Tribune News Network
Doha
During its regular weekly session convened on 23 December 2024 at the Council’s premises, the Shura Council, under the chairmanship of His Excellency the Speaker, Hassan bin Abdullah Al Ghanim, approved amendments to select provisions of the Income Tax Law promulgated under Law No. 24 of 2018.
This measure aims to uphold tax parity and fairness between local and multinational companies operating in Qatar through the introduction of a 15% global minimum corporate tax rate.
The General Tax Authority (GTA) clarified that the new amendment applies to global multinational companies and enterprises with foreign branches that generate annual revenues exceeding QAR 3 billion.
This includes both Qatari companies with branches abroad and international companies with branches in Qatar.
The GTA further specified that the amendment excludes individual taxpayers and local companies in Qatar, maintaining the existing 10% corporate income tax to maintain regulatory consistency and promote fairness and equity.
The GTA highlighted that the amendment delivers substantial economic benefits, primarily by shielding multinational Qatari companies from the 15% tax abroad and ensuring that tax revenues remain within Qatar to support the national economy.
It further added that, in the absence of local collection, this tax rate would be imposed by other countries on the targeted companies.

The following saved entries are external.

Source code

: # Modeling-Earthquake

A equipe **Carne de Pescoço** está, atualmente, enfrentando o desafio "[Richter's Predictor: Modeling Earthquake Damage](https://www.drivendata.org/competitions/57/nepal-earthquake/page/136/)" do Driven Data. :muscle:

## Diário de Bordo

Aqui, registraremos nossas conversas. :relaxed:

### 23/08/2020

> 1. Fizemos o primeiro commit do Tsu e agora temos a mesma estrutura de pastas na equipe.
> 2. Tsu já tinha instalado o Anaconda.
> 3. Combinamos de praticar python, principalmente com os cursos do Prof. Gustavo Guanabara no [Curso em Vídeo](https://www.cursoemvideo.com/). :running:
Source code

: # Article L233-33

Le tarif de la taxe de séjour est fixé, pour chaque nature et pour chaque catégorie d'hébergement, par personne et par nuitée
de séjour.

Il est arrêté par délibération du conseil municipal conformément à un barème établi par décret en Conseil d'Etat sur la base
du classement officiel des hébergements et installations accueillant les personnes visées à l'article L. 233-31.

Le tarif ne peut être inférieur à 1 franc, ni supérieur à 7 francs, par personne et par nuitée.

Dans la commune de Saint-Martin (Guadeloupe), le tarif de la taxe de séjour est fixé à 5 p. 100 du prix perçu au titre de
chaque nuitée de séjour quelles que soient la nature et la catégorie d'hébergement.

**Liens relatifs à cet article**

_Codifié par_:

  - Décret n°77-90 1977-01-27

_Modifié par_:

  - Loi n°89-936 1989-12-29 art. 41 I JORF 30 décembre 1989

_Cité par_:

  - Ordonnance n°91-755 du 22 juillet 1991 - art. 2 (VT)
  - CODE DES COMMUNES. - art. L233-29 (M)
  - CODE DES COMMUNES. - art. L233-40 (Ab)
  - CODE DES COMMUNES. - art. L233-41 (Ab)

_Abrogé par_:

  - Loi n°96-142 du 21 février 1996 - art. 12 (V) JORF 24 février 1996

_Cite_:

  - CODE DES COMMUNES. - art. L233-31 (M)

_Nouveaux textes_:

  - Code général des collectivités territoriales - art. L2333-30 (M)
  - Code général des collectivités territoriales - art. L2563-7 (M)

The GTA remains committed to supporting international efforts to combat tax base erosion and profit shifting, striving to enhance the economic environment both locally and globally.
Aligned with the objectives of Qatar National Vision 2030, the GTA upholds a tax framework designed to foster sustainable national development while prioritizing efficiency and effectiveness within a legislative framework rooted in governance and transparency.
The amendment to the law is designed to enable multinational companies to file their tax returns for the Domestic Minimum Top-up Tax (QDMTT) in Qatar, ensuring compliance with the standards set by the Organisation for Economic Co-operation and Development (OECD) and the G20.
In October 2021, over 140 countries endorsed the G20 and OECD initiatives to implement the global regulations defined in Pillar I and Pillar II.
These measures are designed to tackle tax challenges arising from the digitalization of the economy and to safeguard national tax bases by establishing a global minimum tax for multinational corporations.